===== EXTRACT

CURWOOD: It's Living on Earth. I'm Steve Curwood. While Senator Dole and others are trying to reduce Federal spending, there is a growing group of Americans who are rethinking their personal spending habits and trying to simplify their lives. Vicki Robin and Joe Dominguez are leading thinkers in what's called the Voluntary Simplicity Movements. They encourage people to help improve the environment and the quality of their own lives by getting less stuff. Their book, Your Money or Your Life, has sold more than a half a million copies since 1992. Their advice: keep track of how you spend your money. Then adjust your spending to match your values. I met Vicki Robin for a chat about her work, and asked her to explain how she believes reducing consumption can increase the pleasures of living as well as helping the environment.

ROBIN: Frugality for me is a very juicy word. It means the pleasure derived from the use or possession of something. It's the maximum joy to stuff ratio. It's like, if you liked it when you got it from the store, you might as well use it till it turns to dust because you're going to get the maximum pleasure from that item. And you don't even have to own it. Because every dollar that we spend is the equivalent of one pint of oil extracted and burned. So your consumption is directly related to what's happening to the earth. Any environmental problem you look at, it's kind of like you turn the stone of any environmental problem; underneath it you will find a consumer. And we here in North America are by all measures the biggest consumers on the face of the earth.

CURWOOD: Okay. So if you consume less you help the earth more, but what's the human incentive to do that? Why have less? What's the good for them, personally?

ROBIN: Well that's the approach that we're taking. Actually, the environmental benefit is a byproduct of a sane, rational relationship with money. What we say in Your Money or Your Life is look, all money really is in your life, it's the hours that you invest in getting it. That you pay for money with your time, and your time is precious, and you're actually not doing as good an exchange as you might think.

CURWOOD: Oh?

ROBIN: Because if you have a $20 an hour job you might think oh, that's a pretty decent job. But if you think about that hour, actually that $20 you have to take off taxes, car fare, day care, job costuming, looking right for work. All of that is expenses associated with your job. So it might be that every $5 that you spend represents an hour of your life. So the less money you spend, at some point in your life, the more time you get back.

CURWOOD: Wait a second. You're saying even if you work for $20 an hour, actually you're only working for $5 an hour?

ROBIN: We have people do this computation for themselves. This is an example that I'm giving. But there was one person who did this program, who realized his salary was a wash. He and his wife were both working, and the amount of money he was spending on his truck and tools etc. etc. etc. to maintain a job that he did not enjoy and was not on his desired career track was such that he could leave the job, go back to school, retrain, and his family would come out ultimately ahead.

CURWOOD: If people follow your program and don't work any more, who's going to do the work, and how will in fact business go ahead?

ROBIN: What you're " the question is grounded in the old way of thinking. Either I work for money or I'm a lazy bum. We're saying that people who followed our program, within a year their expenses are down by 20 to 25%. We've done surveys. So maybe they can cut back on their hours; maybe they could work 30 years instead of 40 years. There's all sorts of options that open up.

CURWOOD: Okay. So let's say that by following your program that people's consumption does go down by 25%. What happens to the economy? Doesn't that go down by 25%?

==========
===== ENTRIES

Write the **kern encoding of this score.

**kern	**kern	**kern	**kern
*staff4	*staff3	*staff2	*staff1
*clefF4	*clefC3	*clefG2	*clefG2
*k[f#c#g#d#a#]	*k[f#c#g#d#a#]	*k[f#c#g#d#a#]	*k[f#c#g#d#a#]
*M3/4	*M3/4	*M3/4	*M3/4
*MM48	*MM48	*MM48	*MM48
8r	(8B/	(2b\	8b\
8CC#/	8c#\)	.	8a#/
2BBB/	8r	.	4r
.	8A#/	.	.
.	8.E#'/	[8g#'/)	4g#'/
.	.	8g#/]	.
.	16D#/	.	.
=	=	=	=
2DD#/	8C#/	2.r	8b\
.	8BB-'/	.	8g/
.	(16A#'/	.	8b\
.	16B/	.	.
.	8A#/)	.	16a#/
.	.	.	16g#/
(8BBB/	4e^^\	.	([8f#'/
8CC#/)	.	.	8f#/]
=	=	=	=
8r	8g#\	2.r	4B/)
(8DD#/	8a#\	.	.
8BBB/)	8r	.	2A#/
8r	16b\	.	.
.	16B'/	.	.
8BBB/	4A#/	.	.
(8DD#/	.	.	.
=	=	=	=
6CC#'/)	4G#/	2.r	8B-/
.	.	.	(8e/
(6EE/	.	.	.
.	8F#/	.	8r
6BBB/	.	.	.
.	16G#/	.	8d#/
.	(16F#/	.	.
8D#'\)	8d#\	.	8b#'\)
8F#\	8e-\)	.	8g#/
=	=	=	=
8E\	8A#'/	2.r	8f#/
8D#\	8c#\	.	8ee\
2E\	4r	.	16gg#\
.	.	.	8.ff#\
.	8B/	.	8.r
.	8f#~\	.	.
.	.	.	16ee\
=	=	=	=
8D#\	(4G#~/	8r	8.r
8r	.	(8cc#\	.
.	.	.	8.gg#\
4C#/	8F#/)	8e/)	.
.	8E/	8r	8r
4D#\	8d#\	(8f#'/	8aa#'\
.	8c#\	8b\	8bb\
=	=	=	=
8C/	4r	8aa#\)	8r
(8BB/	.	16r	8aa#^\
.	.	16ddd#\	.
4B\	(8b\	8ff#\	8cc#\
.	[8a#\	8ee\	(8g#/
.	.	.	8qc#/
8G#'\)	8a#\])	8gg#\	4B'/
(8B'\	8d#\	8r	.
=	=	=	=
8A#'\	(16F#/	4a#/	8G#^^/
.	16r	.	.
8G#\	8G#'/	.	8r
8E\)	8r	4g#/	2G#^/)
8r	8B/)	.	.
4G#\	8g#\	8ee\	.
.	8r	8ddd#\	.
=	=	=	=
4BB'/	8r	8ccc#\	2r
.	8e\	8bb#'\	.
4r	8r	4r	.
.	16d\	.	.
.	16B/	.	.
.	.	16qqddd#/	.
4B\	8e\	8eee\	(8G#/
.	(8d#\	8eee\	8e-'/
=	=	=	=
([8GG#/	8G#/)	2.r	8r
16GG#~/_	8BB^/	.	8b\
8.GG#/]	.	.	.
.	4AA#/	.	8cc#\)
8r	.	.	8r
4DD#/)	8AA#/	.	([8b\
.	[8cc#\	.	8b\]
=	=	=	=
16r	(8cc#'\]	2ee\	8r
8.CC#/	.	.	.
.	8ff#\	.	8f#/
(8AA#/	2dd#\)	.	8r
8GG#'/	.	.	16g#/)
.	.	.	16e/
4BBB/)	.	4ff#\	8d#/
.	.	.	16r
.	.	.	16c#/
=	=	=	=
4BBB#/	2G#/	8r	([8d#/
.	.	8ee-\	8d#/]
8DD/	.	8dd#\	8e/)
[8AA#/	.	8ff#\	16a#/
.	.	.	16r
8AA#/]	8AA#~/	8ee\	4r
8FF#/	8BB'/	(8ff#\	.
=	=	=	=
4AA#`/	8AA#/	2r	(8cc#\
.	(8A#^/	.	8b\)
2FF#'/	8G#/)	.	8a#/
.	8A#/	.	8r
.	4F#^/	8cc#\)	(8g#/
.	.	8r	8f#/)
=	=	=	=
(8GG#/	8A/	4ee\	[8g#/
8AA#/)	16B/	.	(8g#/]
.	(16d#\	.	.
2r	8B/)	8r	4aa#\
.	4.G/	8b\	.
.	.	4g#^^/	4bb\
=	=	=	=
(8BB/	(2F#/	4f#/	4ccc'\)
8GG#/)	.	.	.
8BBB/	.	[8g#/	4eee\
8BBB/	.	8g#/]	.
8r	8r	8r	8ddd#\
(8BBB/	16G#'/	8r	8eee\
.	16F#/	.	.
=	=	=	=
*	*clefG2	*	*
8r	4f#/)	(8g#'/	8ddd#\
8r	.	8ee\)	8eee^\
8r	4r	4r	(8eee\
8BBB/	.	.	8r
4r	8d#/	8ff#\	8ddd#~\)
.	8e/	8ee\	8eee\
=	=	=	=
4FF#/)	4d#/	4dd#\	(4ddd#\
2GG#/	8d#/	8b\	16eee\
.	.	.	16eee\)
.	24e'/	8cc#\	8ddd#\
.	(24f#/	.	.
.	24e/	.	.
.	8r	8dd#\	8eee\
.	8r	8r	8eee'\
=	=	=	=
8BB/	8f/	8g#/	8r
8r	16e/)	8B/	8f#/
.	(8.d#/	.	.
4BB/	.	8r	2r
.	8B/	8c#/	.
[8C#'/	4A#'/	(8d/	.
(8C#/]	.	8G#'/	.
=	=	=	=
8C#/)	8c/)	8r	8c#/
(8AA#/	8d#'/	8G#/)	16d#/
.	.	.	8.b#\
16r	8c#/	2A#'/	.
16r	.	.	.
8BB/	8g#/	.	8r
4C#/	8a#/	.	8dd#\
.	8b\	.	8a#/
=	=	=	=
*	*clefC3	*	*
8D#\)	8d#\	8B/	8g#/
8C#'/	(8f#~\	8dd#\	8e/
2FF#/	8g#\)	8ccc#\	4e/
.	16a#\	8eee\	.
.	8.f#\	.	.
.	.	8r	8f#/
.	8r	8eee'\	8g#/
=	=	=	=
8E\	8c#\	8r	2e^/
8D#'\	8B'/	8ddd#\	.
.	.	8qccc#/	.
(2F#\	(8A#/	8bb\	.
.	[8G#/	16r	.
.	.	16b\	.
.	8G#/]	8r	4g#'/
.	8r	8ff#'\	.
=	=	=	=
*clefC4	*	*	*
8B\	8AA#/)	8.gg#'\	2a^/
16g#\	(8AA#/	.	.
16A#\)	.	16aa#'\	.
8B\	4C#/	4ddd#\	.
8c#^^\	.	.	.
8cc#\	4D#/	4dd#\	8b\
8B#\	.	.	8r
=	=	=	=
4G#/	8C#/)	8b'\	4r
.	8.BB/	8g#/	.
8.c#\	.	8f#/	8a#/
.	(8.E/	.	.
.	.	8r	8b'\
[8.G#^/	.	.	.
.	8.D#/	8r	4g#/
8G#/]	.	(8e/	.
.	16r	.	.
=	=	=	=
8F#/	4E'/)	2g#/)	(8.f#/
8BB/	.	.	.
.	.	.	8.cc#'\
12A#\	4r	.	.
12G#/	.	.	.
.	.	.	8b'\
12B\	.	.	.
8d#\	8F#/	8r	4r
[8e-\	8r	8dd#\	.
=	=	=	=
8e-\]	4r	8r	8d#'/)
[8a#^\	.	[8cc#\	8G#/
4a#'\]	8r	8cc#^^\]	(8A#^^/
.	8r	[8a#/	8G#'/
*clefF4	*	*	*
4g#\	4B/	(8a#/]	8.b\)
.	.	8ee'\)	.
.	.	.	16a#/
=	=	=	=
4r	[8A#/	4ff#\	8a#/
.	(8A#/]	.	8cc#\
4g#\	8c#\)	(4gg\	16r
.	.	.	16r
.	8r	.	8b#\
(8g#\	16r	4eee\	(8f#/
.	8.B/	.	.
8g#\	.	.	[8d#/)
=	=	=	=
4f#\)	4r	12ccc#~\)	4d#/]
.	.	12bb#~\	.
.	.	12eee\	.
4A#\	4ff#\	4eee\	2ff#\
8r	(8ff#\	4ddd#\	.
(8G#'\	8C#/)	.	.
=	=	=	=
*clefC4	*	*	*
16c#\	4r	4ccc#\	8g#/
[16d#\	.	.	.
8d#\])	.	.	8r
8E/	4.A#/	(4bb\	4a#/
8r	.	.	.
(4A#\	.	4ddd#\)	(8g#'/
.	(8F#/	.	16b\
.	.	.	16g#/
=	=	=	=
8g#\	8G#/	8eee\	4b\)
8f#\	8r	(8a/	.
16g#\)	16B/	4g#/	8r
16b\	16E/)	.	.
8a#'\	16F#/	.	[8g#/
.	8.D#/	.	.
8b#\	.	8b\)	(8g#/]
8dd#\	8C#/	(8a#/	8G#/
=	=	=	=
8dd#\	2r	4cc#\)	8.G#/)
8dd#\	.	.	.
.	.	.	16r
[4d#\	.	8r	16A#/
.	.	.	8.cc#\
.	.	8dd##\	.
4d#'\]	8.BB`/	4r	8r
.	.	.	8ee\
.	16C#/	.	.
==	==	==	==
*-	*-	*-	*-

==========

▶ _TO BE DONE_:
(A) According to the interview, how many copies has Your Money or Your Life sold since 1992?
(B) Copy the passage of the interview that begins at the words "CURWOOD: Okay. So if" and stops after "CURWOOD: Oh?".
The records have no connection to the interview.

▶ _ANSWER LIST_:
(A) More than half a million copies.

(B)
CURWOOD: Okay. So if you consume less you help the earth more, but what's the human incentive to do that? Why have less? What's the good for them, personally?

ROBIN: Well that's the approach that we're taking. Actually, the environmental benefit is a byproduct of a sane, rational relationship with money. What we say in Your Money or Your Life is look, all money really is in your life, it's the hours that you invest in getting it. That you pay for money with your time, and your time is precious, and you're actually not doing as good an exchange as you might think.

CURWOOD: Oh?